Reproduce exactly the line with "31 630 237.5" and the lines after it. Stop at the last line of the data and include nothing else.

───── Exercise data

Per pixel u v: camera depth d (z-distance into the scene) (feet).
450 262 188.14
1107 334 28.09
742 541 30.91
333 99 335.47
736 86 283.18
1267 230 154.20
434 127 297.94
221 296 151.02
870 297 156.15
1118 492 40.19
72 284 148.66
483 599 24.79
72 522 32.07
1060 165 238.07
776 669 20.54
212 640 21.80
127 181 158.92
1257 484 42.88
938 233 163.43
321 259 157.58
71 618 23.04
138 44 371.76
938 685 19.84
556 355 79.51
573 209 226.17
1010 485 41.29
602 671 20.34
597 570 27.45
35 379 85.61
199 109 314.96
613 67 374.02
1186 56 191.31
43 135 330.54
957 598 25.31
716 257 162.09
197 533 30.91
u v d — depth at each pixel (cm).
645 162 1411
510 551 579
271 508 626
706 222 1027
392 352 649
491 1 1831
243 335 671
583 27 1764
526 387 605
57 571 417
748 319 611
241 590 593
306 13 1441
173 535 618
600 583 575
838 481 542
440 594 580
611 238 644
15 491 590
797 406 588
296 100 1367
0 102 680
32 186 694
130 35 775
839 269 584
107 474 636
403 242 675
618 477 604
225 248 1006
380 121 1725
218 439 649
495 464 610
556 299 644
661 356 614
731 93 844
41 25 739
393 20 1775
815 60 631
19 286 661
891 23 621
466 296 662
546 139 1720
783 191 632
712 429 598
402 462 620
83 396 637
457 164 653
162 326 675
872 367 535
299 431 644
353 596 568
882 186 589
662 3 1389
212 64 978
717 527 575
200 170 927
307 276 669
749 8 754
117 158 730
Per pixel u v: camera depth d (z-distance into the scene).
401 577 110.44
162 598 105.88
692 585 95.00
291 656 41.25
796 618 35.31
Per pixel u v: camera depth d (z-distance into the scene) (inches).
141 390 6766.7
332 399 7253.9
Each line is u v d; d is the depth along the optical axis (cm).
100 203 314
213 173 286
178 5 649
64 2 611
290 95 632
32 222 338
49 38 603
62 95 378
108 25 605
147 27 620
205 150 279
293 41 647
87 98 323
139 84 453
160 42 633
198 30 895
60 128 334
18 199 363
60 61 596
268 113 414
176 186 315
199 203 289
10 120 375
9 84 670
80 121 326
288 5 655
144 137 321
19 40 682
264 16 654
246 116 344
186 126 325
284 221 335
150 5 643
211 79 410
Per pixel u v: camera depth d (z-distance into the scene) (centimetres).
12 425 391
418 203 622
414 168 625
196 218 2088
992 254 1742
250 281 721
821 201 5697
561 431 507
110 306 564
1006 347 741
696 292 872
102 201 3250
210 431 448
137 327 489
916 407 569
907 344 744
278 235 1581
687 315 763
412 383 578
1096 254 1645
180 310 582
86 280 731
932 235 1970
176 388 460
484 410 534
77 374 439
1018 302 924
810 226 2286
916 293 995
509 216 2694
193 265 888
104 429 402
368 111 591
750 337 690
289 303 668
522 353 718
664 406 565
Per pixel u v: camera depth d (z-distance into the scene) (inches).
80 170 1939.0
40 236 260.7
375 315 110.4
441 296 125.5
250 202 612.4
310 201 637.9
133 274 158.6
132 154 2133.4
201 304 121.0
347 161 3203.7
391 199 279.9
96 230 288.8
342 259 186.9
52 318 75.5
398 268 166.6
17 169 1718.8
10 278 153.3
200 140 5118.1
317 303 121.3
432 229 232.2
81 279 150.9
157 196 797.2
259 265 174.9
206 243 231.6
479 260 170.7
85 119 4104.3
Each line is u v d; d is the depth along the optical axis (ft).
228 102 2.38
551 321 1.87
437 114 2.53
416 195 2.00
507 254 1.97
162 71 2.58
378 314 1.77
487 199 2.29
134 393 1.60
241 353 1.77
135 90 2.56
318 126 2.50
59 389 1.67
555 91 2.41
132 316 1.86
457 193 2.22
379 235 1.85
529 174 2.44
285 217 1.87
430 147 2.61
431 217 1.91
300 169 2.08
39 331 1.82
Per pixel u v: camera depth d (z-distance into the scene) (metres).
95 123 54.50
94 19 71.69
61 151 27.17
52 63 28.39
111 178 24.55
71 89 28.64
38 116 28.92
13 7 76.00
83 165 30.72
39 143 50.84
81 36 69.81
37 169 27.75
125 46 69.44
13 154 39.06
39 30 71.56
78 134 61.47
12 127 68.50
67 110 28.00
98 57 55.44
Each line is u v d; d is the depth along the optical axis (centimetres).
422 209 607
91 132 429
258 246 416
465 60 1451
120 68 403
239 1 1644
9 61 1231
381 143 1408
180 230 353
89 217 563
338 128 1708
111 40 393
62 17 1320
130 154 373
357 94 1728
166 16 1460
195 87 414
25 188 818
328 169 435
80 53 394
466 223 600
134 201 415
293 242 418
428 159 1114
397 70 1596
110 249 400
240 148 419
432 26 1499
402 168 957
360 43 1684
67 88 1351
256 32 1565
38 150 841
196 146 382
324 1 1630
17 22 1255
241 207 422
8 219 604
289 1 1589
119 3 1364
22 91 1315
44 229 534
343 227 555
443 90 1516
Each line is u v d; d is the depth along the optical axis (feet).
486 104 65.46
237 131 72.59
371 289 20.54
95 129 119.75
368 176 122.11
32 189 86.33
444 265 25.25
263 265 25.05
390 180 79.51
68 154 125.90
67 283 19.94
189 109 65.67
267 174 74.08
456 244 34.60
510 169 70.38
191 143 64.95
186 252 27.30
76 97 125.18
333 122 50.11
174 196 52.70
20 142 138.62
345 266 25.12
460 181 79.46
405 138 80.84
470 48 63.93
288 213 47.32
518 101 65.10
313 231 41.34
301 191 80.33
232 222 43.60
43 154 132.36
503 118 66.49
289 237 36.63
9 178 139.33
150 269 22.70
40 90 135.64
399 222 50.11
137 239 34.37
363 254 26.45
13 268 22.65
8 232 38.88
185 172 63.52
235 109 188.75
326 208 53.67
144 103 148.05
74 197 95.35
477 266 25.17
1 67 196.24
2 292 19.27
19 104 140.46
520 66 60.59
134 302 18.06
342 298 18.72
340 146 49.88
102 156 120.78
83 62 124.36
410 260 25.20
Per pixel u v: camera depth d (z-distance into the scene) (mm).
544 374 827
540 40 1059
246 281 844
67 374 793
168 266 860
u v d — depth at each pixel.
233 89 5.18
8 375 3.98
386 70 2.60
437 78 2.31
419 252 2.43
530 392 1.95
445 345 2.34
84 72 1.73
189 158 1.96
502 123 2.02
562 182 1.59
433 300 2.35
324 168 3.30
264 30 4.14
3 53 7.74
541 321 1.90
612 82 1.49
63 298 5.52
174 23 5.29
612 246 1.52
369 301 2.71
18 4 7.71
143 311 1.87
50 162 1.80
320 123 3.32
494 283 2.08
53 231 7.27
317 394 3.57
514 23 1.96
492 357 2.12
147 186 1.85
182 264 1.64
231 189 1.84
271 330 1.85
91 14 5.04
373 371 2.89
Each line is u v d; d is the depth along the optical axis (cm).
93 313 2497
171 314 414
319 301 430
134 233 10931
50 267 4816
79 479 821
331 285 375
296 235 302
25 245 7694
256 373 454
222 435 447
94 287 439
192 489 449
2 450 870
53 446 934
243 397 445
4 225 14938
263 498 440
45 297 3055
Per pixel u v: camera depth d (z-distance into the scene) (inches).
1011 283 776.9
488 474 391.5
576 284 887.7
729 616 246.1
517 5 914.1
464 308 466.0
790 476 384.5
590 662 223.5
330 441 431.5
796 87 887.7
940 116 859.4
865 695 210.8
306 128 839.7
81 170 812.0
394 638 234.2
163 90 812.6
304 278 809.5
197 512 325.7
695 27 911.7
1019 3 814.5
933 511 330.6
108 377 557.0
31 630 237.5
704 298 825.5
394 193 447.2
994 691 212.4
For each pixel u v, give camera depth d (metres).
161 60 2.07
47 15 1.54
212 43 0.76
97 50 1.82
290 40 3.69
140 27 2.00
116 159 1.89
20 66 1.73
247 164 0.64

──────────

→ **Answer section**
31 630 237.5
704 298 825.5
394 193 447.2
994 691 212.4
For each pixel u v, give camera depth d (metres).
161 60 2.07
47 15 1.54
212 43 0.76
97 50 1.82
290 40 3.69
140 27 2.00
116 159 1.89
20 66 1.73
247 164 0.64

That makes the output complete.